Thursday, June 4, 2015

Rapat Pembahasan Anggaran Dasar Griya Jati Rasa



Rapat Pembahasan Anggaran Dasar Griya Jati Rasa


DUMUNG – Yayasan Griya Jati Rasa (GJR) menyelenggarakan rapat anggota dengan agenda pembahasan Anggaran Dasar (AD) organisasi tersebut, Senin (18/5) lalu di Sekretariat Yayasan tersebut, Pondok Tali Rasa, Jalan Dumung Nomor 100, Karanggayam Caturtunggal, Depok, Sleman, Yogyakarta. Acara berlangsung lancar dan dihadiri 11 peserta serta dimulai dari pukul 08.00 hingga 12.00 WIB.
            Menurut Direktur Yayasan Griya Jati Rasa, DR Farsijana Adeney Risakotta, rapat ini merupakan rapat pertama yayasan sesudah Akta Notaris Yayasan GJR diterbitkan (28/03/2015) lalu, “Jadi dalam Peraturan Pemerintah itu paling lambat 40 hari, Yayasan harus menyelenggarakan rapat, oleh karena itu kami melakukan pertemuan untuk membahas Anggaran Dasar Yayasan sekaligus mengesahkannya,” jelasnya.
Pihaknya menambahkan bahwa, draft rancangan Anggaran Dasar disusun oleh pendiri dan pengurus selama seminggu sebelum hari Senin (18/5) lalu, serta sudah disebar luaskan di email grup anggota sebelum hari H. Dengan cara seperti ini masing-masing anggota memiliki peluang untuk membaca draftnya di email masing-masing sebelum mengikuti rapat. Bahkan inti-inti pokok dalam Anggaran Dasar pun sudah dibahas pada pertemuan 9 November 2014 lalu.
            Pada kesempatan rapat kali ini juga ditentukan orang-orang yang menjabat posisi di Dewan Pembina, Dewan Pengawas dan Dewan Pengurus dalam Yayasan GJR. Dewan Pembina beranggotakan 5 orang, diketuai oleh DR Singgih Santosa MM yang merupakan Dekan Fakultas Bisnis Universitas Kristen Duta Wacana (UKDW), Sekretaris dijabat oleh Gloria Virginia PhD, Bendahara dipegang oleh Dra Istantun sedangkan dua orang anggota Dewan Pembina lainnya yaitu Rinto Andhi Sukoco S.H, S.Si., M.Si. dan DR Farsijana Adeney Risakotta. Sedangkan posisi Dewan Pengawas Yayasan GJR terdiri dari dua orang, ketuanya dijabat oleh Erlinda M Panisales yang juga bekerja sebagai Konsultan di UNDP, anggota lainya, Robert Sharleynicos Amrin S.E.

---------------

» **Daftar Tugas**
1. Ketik ulang bagian kutipan di atas mulai dari "DUMUNG – Yayasan" sampai dengan "hingga 12.00 WIB.", kedua batas itu ikut disertakan.
2. Tentukan apakah setiap pernyataan berikut sesuai dengan kutipan di atas, lalu jawab ya atau tidak disertai kata-kata penentu dari kutipan yang dikutip persis: (a) Rapat tersebut dihadiri 11 peserta. (b) Dewan Pengawas Yayasan GJR terdiri dari tiga orang. (c) Draft rancangan Anggaran Dasar disusun selama dua minggu.

» **Data Terkumpul**
---------------

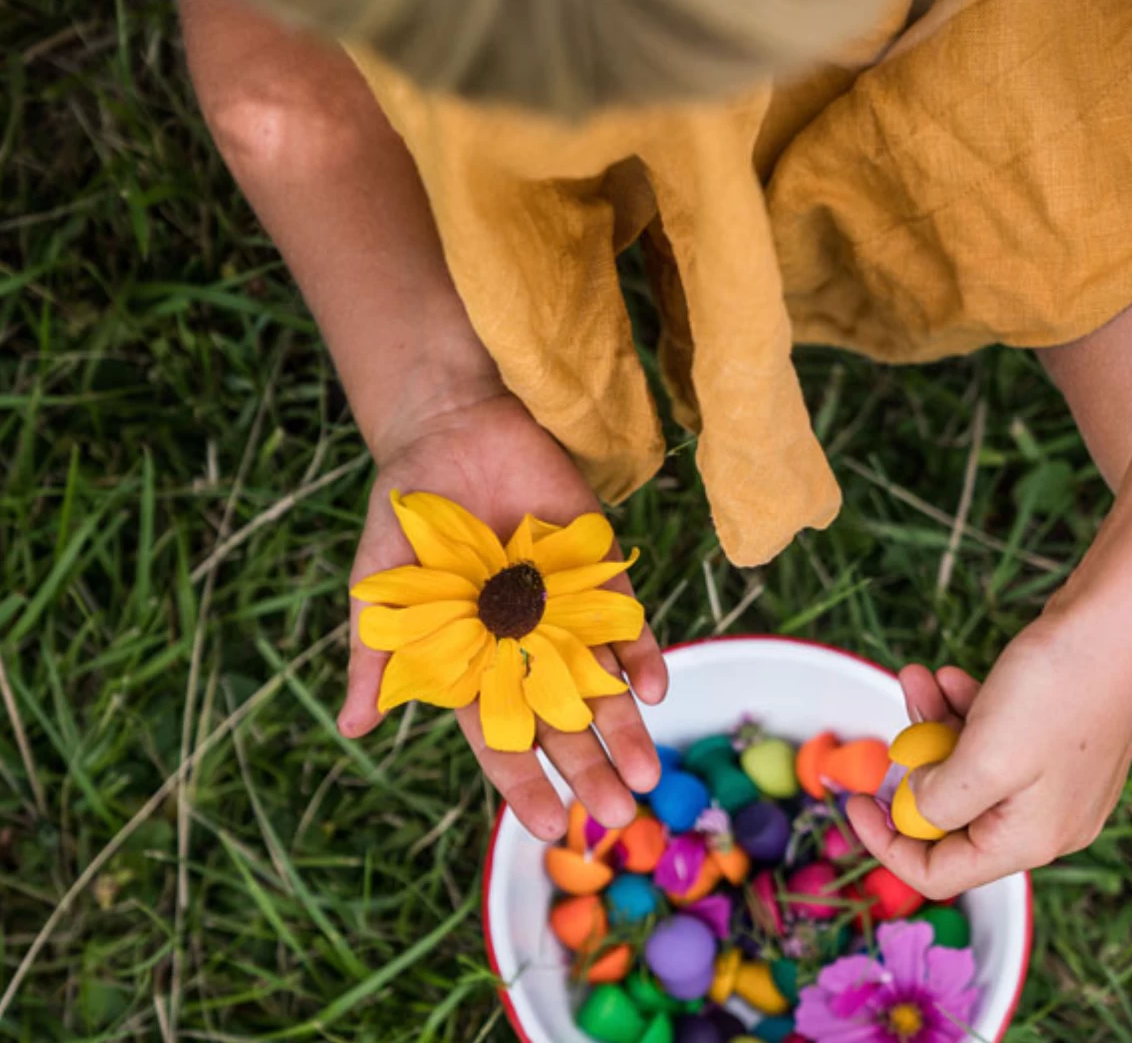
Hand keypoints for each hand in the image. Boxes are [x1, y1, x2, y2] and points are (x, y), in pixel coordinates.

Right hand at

---------------

» **Hasil Tiap Tugas**
1.
DUMUNG – Yayasan Griya Jati Rasa (GJR) menyelenggarakan rapat anggota dengan agenda pembahasan Anggaran Dasar (AD) organisasi tersebut, Senin (18/5) lalu di Sekretariat Yayasan tersebut, Pondok Tali Rasa, Jalan Dumung Nomor 100, Karanggayam Caturtunggal, Depok, Sleman, Yogyakarta. Acara berlangsung lancar dan dihadiri 11 peserta serta dimulai dari pukul 08.00 hingga 12.00 WIB.

2.
(a) Ya: "dihadiri 11 peserta".
(b) Tidak: "Dewan Pengawas Yayasan GJR terdiri dari dua orang".
(c) Tidak: "disusun oleh pendiri dan pengurus selama seminggu".